Petrolio e gas in picchiata e borse in forte rialzo.
Asta Bot 12 mesi
Dicevamo che l’asta prevede l’emissione di un Bot a 12 mesi per 7,5 miliardi (ISIN: IT0005704447) con scadenza in data 14 aprile 2027. Poiché la data di regolamento per entrambe le tranche è fissata per il prossimo 14 aprile, la durata esatta di questo titolo sarà di 365 giorni. A quale prezzo potrebbe essere collocato sul mercato? La scorsa operazione di marzo esitò un rendimento del 2,373% con prezzo di aggiudicazione di 97,658 centesimi. Una netta risalita dal 2,068% di febbraio, cioè prima della guerra in Iran.
Monitorando l’andamento del tratto corto della curva in queste ore, notiamo che la scadenza annuale offre intorno al 2,55%. Può sembrare un paradosso, ma il Tesoro domani è probabile che venderà i suoi titoli a prezzi inferiori (e rendimenti maggiori) di un mese fa. Non perché la tregua non stia avendo effetti sulle negoziazioni, anzi. Il fatto è che ieri il rendimento annuale sfiorava il 2,75%. Dunque, rispetto all’ultima asta di marzo il Bot a 12 mesi era continuato a salire di rendimento insieme alle preoccupazioni per il conflitto.
Tranche a 3 mesi
Quanto alla tranche a 3 mesi, l’emissione sarà di 2,5 miliardi (ISIN: IT0005704454). Scadenza fissata per il 14 luglio 2026, per cui la durata risulta di 91 giorni. Nei mesi scorsi non ci sono state emissioni di questa durata. C’è stato un semestrale a fine marzo e che ha esitato il 2,482% dal 2,038% di febbraio, quando si era trattato, tuttavia, di una ulteriore tranche con durata residua di 5 mesi. In queste ore, il rendimento per questo tratto della curva viaggia tra 2,10% e 2,15%.

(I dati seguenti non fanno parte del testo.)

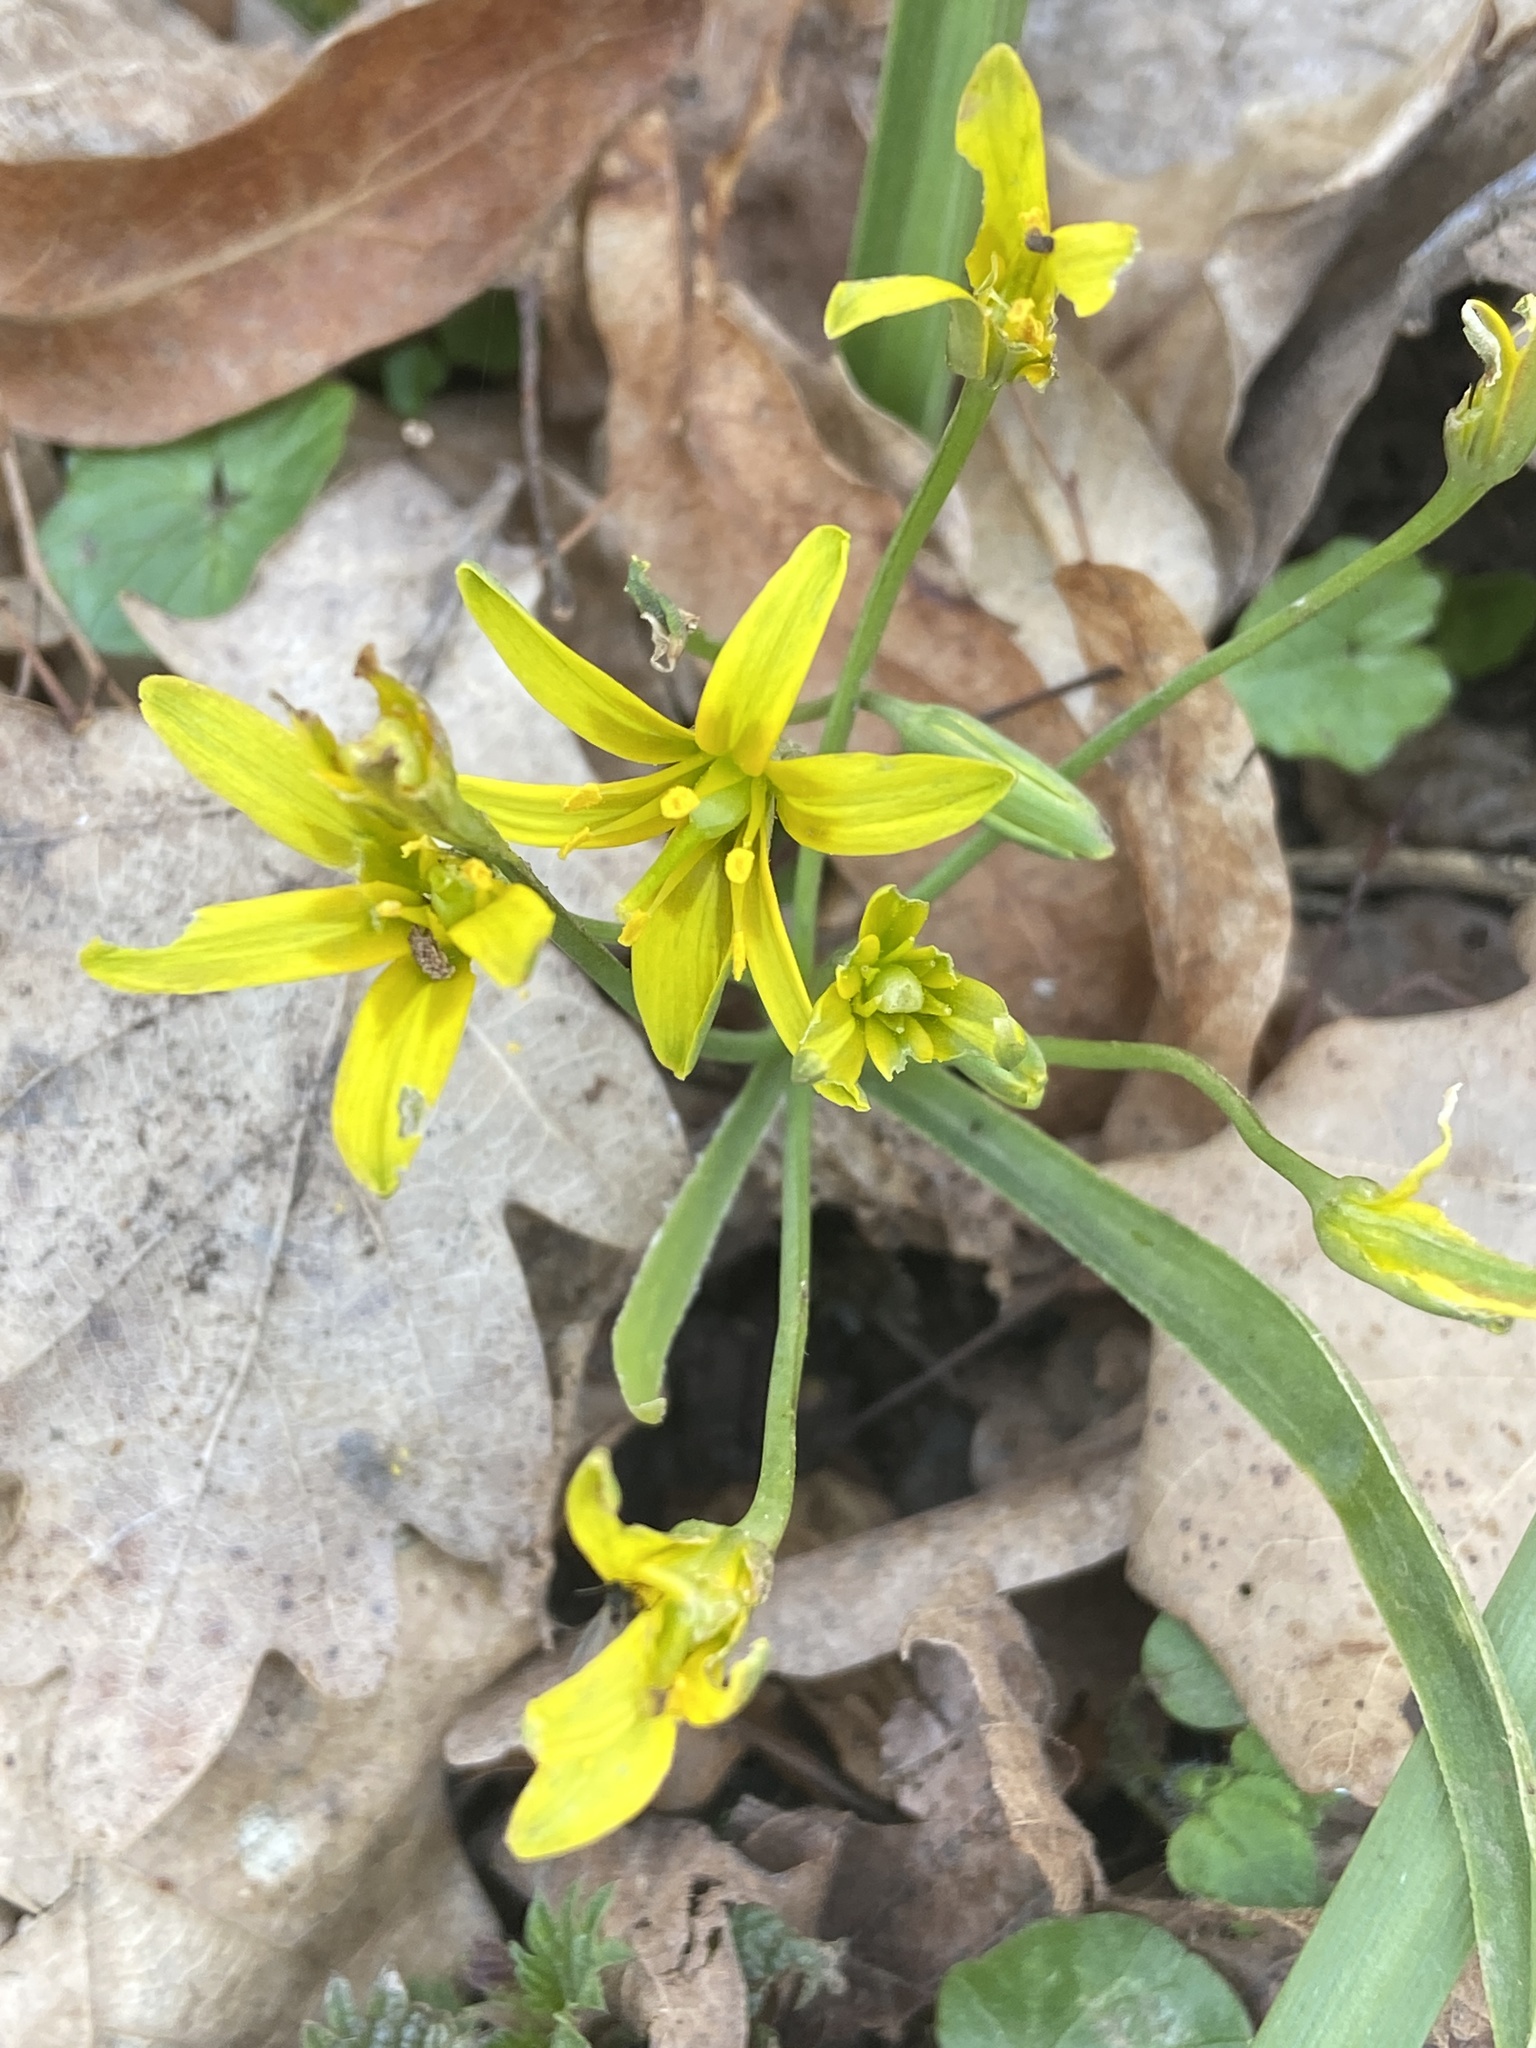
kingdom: Plantae
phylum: Tracheophyta
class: Liliopsida
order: Liliales
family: Liliaceae
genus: Gagea
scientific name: Gagea lutea
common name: Yellow star-of-bethlehem
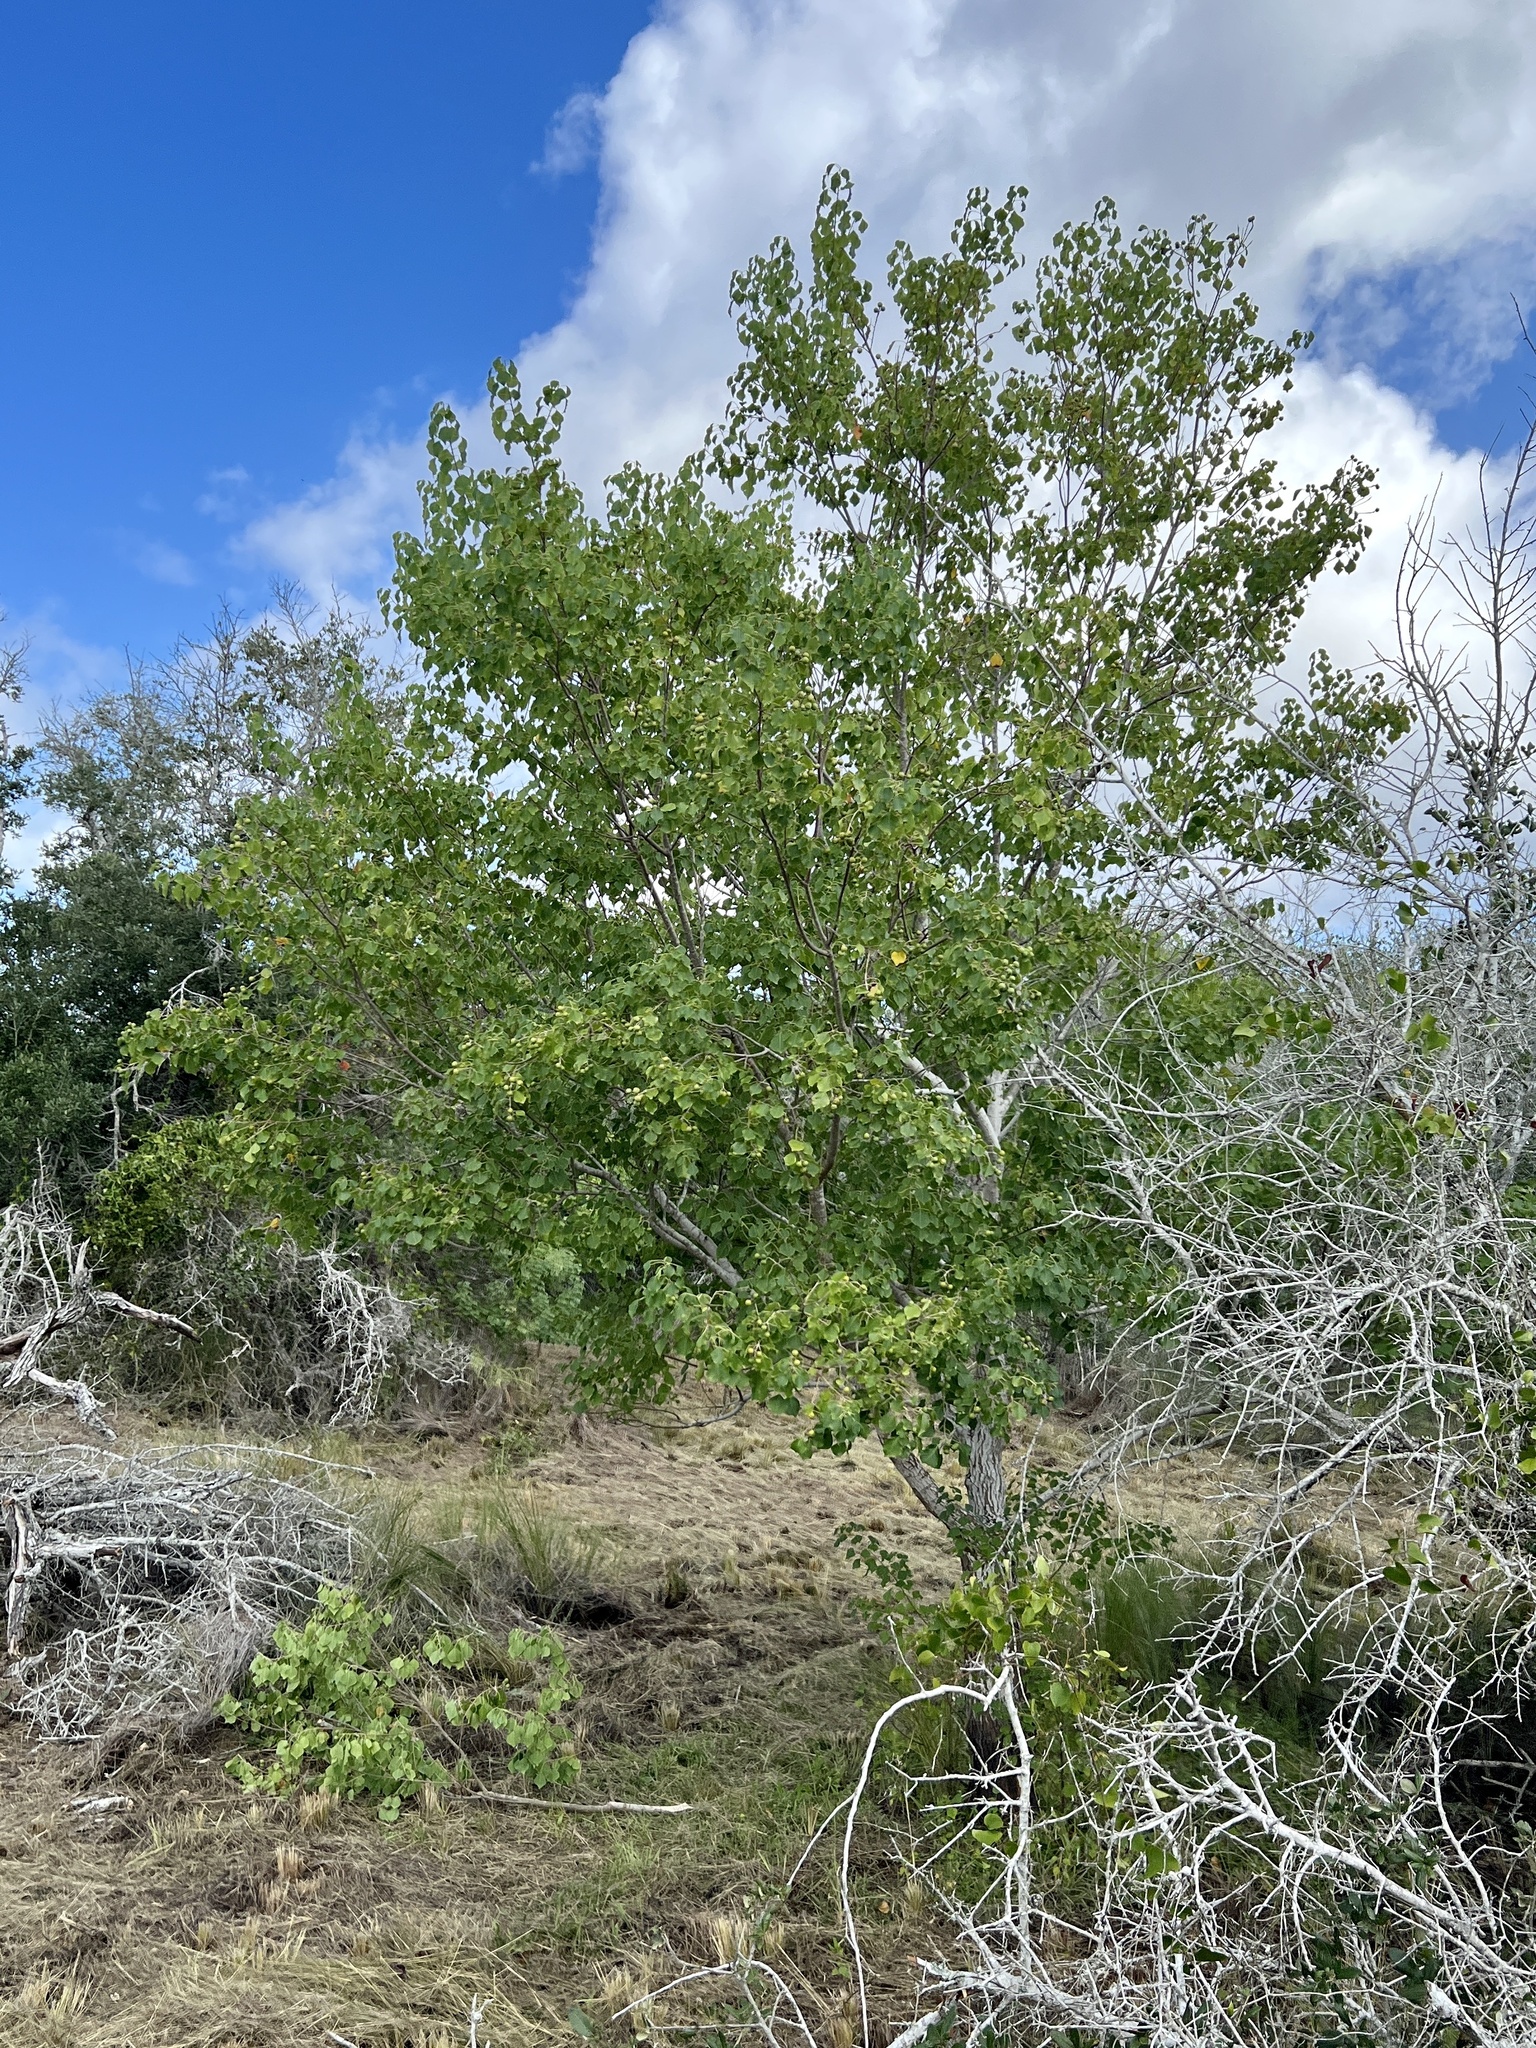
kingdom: Plantae
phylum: Tracheophyta
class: Magnoliopsida
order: Malpighiales
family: Euphorbiaceae
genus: Triadica
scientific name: Triadica sebifera
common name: Chinese tallow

Grosso modo, ci attendiamo che il prezzo di aggiudicazione di questa tranche più corta si attesti poco sotto i 99,50 centesimi. Tradotto: investo circa 995 euro per comprare un lotto minimo di 1.000 euro nominali e dopo un trimestre ottengo un rendimento attorno allo 0,50%, che fa più del 2,10% annualizzato.
Rendimenti corti sotto pressione
La parte breve della curva resterà sotto pressione ancora per diverso tempo, anche con la tregua. Il mercato sconta un paio di rialzi ai tassi di interesse nell’Eurozona entro fine anno. E sebbene il rischio di inflazione sia parzialmente venuto meno in queste ore, difficile che scompaia e che la Banca Centrale Europea non prenda provvedimenti. Ciò sostiene i rendimenti dei Bot in asta, direttamente influenzati dalle decisioni di politica monetaria.
Una buona occasione per chi vuole impiegare la liquidità per poco tempo, anziché lasciarla infruttifera su un qualche conto bancario.